Elric soltó un gruñido y llevó la mano bajo la capa. Sacó de ella una joya que brilló como una centella en la oscuridad de la noche. El marinero jadeó de asombro y extendió la mano para cogerla.
—¡Por la sangre de Xiombarg, nunca había visto una gema tan valiosa!
Elric empezó a guiar a su caballo por las aguas poco profundas y Moonglum se apresuró a seguirle, lanzando juramentos en voz baja y sacudiendo la cabeza de un lado a otro.
Entre risas y exclamaciones de alegría, los remeros empujaron el bote a aguas más profundas.
Mientras Elric y Moonglum montaban en los caballos y la chalupa se alejaba en la oscuridad hacia el barco, el segundo comentó:
—¡Esa joya valía cien veces el precio de nuestro pasaje!

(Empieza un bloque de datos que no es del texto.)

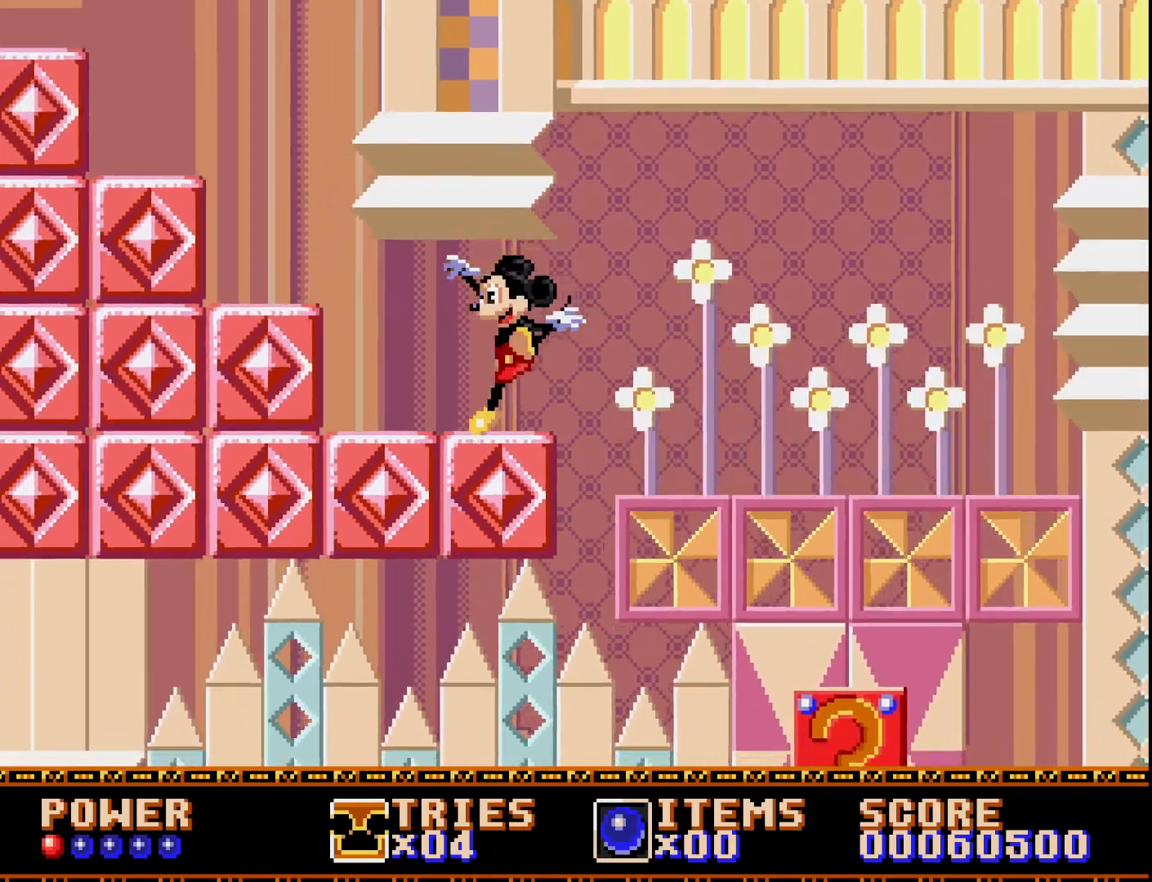
{"buttons": ["DPAD_LEFT"], "right_stick": "center", "events": [[83, "A", "down"], [500, "A", "up"]]}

—¿Qué más da? —Elric colocó los pies en los estribos e hizo avanzar a su montura hacia una parte del acantilado que resultaba menos empinada que el resto. Se puso en pie sobre los estribos para envolverse mejor en la capa y acomodarse con más firmeza en la silla—. Parece que por aquí hay un camino, aunque bastante descuidado.
—Debo insistir —dijo Moonglum con voz severa— en que si de ti dependiera, mi señor Elric, nos quedaríamos sin medios de subsistencia. Si no hubiera tenido la precaución de recuperar parte de los beneficios que obtuvimos con la venta de esa trirreme que capturamos y subastamos en Dhakos, ahora mismo estaríamos en la pobreza.

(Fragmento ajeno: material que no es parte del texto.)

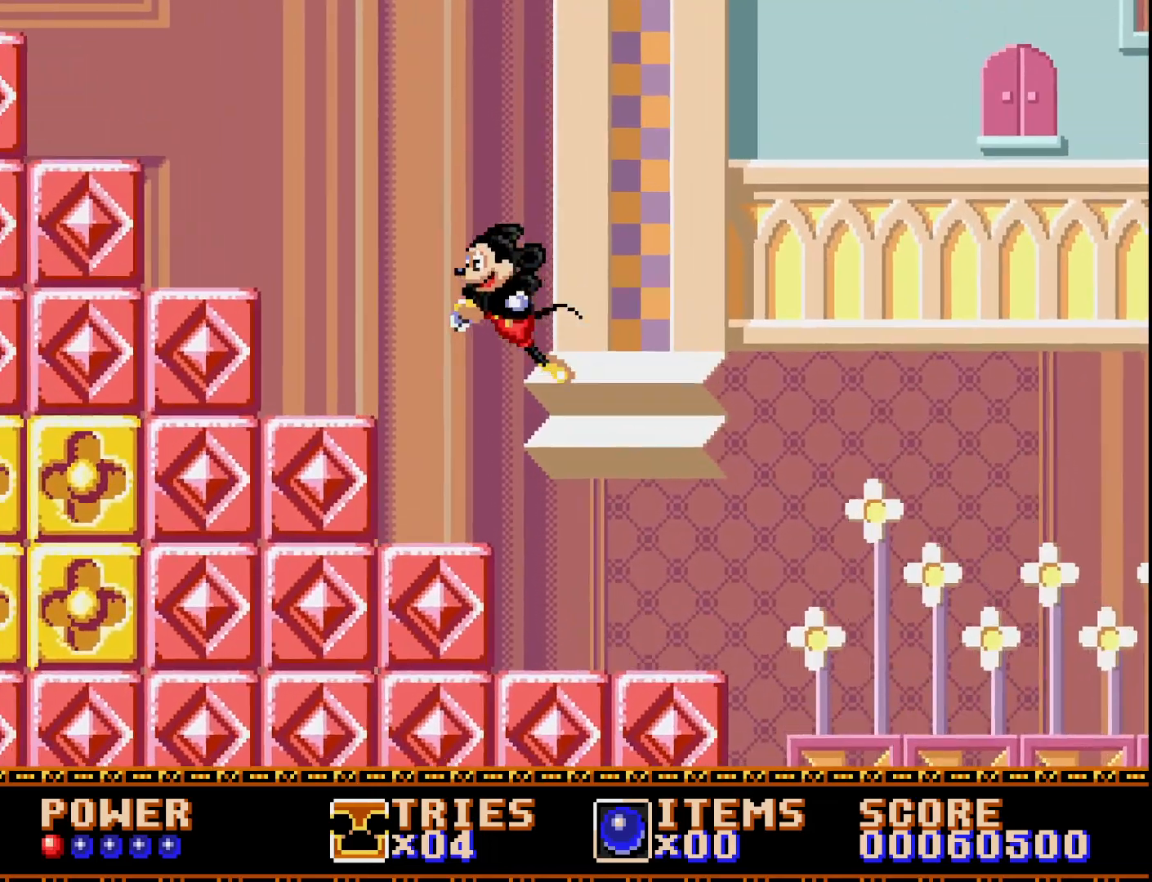
{"buttons": [], "right_stick": "center", "events": [[400, "DPAD_LEFT", "up"]]}
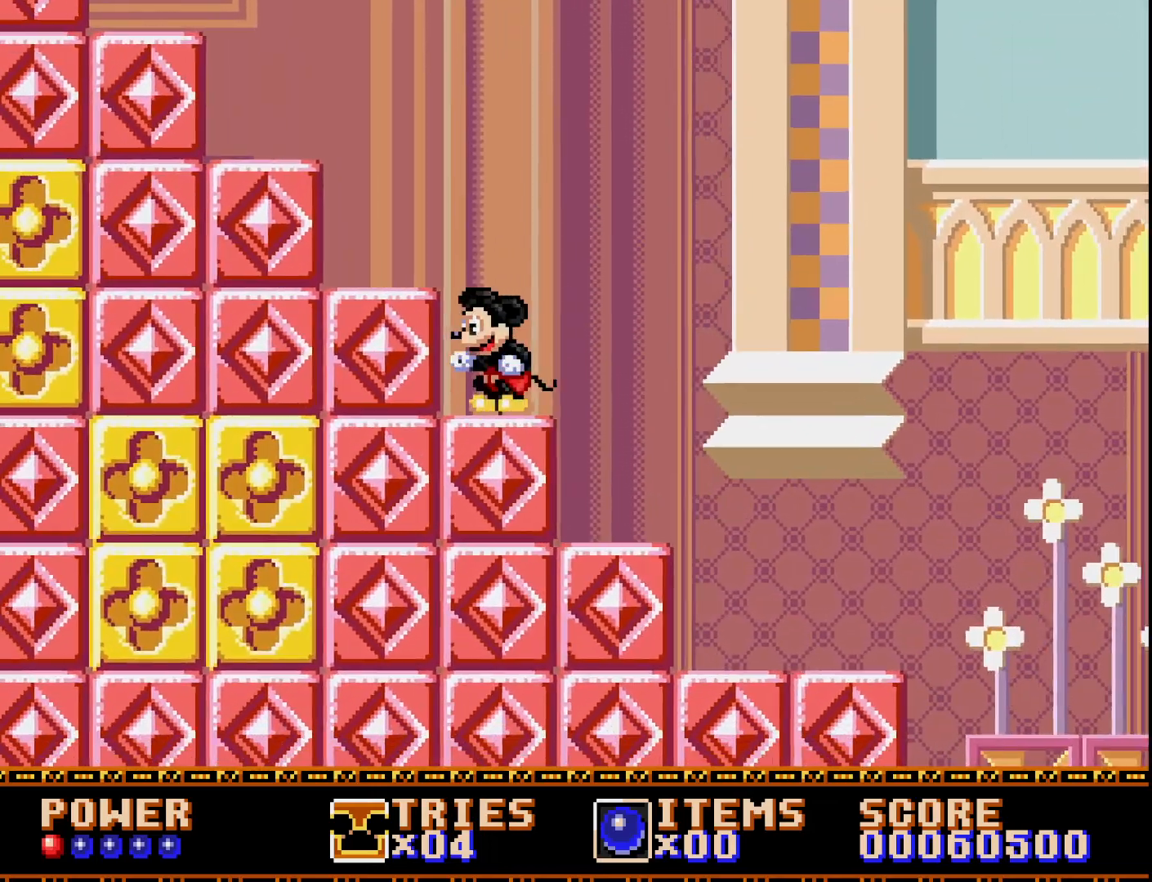
{"buttons": ["A", "DPAD_LEFT"], "right_stick": "center", "events": [[83, "A", "down"], [167, "DPAD_LEFT", "down"]]}
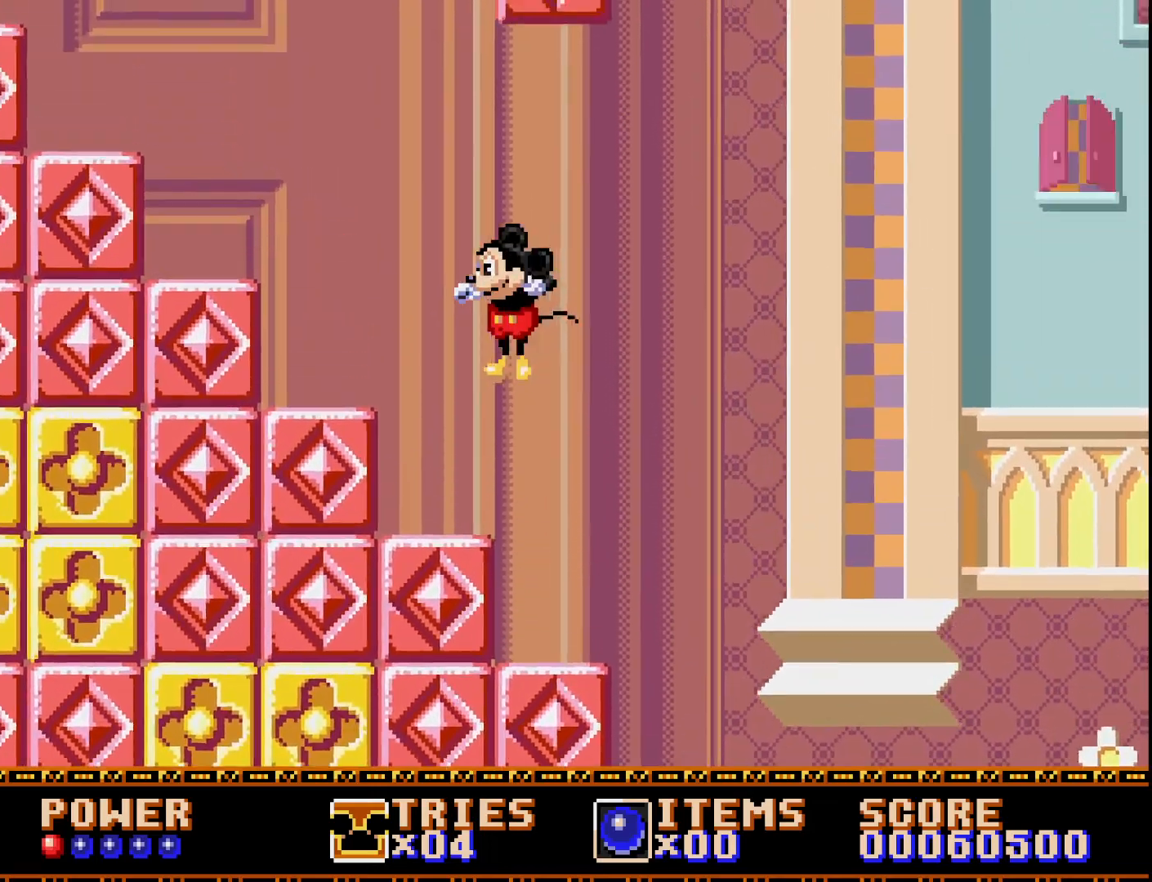
{"buttons": ["DPAD_LEFT"], "right_stick": "center", "events": [[367, "A", "up"]]}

—Es cierto —asintió Elric sin prestarle atención, al tiempo que espoleaba el caballo por el sendero que conducía a lo alto del acantilado.

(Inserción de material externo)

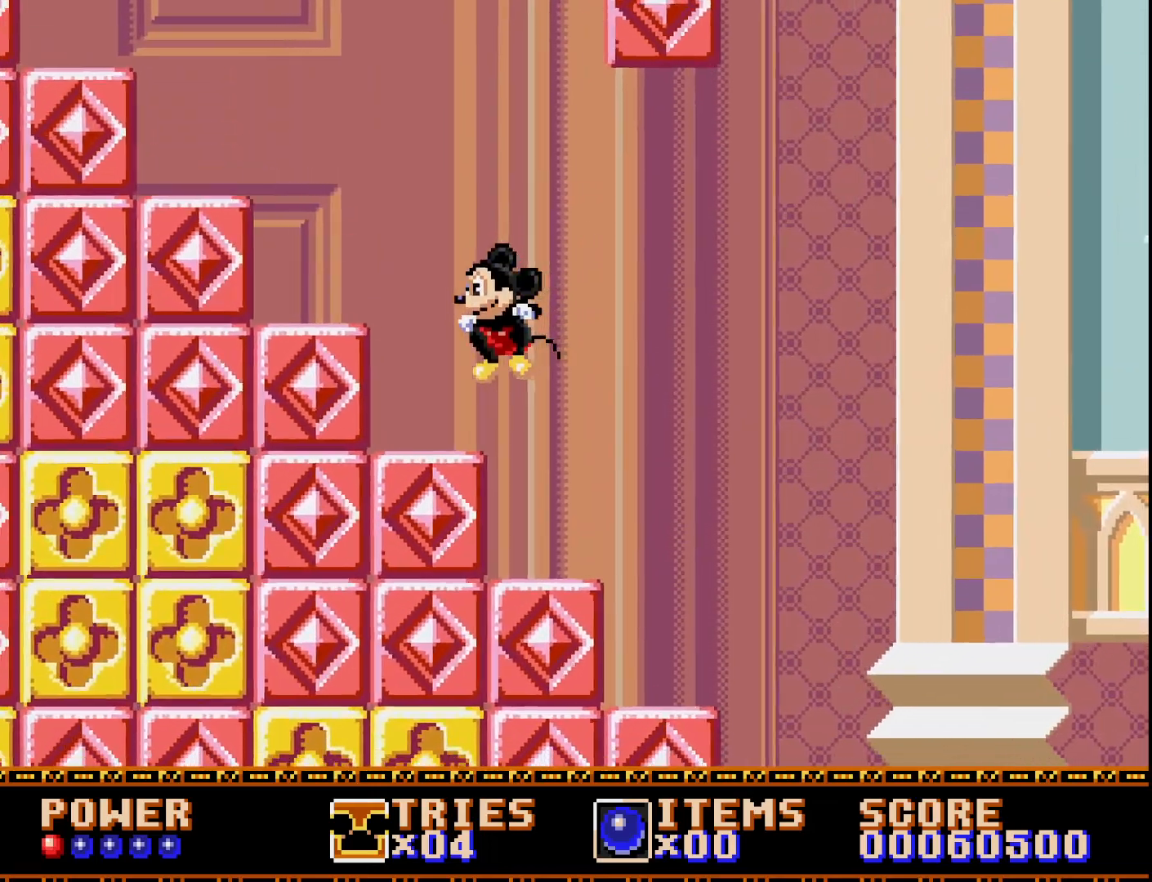
{"buttons": ["A", "DPAD_LEFT"], "right_stick": "center", "events": [[200, "A", "down"]]}
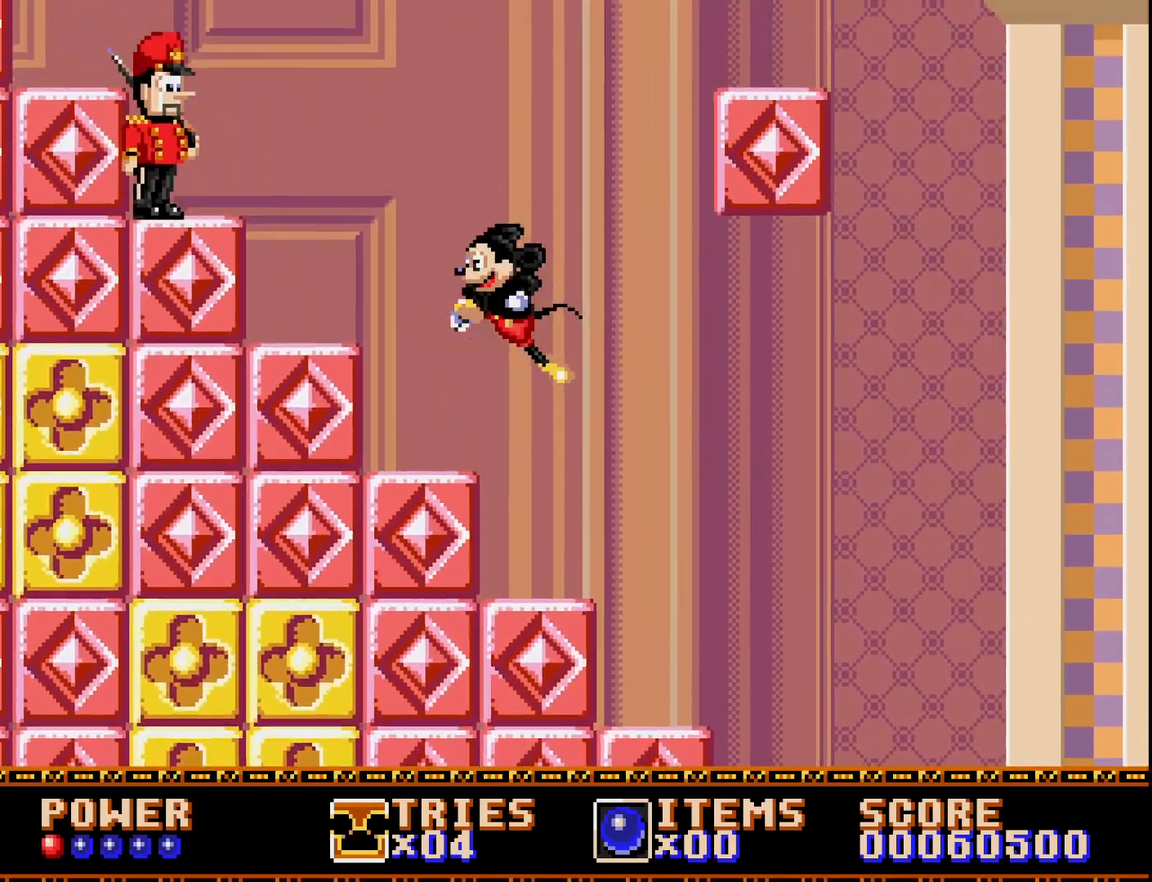
{"buttons": [], "right_stick": "center", "events": [[150, "DPAD_LEFT", "up"], [183, "A", "up"], [217, "DPAD_RIGHT", "down"], [300, "DPAD_RIGHT", "up"], [367, "DPAD_LEFT", "down"], [500, "DPAD_LEFT", "up"]]}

Moonglum meneó la cabeza en gesto de frustración, pero siguió al albino.
Al amanecer, los dos cabalgaban sobre el paisaje ondulado de pequeñas colinas y suaves valles que constituían el territorio de la península más septentrional de Lormyr.
—Como Theleb K’aarna tiene que vivir de un mecenas rico —explicó Elric mientras proseguían su avance—, es casi seguro que acudirá a la capital, Iosaz, donde gobierna el rey Montan. Allí tratará de ponerse al servicio de algún noble o incluso, tal vez, del propio rey.
—¿Y cuánto tardaremos en divisar la capital del reino, mi señor?
—Está a varios días de viaje, mi buen Moonglum.
Maese Moonglum suspiró. El cielo amenazaba nieve y la tienda que llevaba enrollada bajo la silla era de seda fina, adecuada para las tierras de Oriente y Occidente, más cálidas. Dio gracias a sus dioses por llevar un grueso chaleco acolchado bajo la coraza y por haberse puesto, antes de abandonar el barco, unos calzones de lana debajo de los otros, rojos y más llamativos, que constituían su indumentaria visible. Su casco cónico de piel, metal y cuero, tenía unas orejeras que ahora llevaba bajadas y atadas con unas tirillas de cuero bajo el mentón, y la gruesa capa de piel de ciervo ceñía sus hombros muy apretada.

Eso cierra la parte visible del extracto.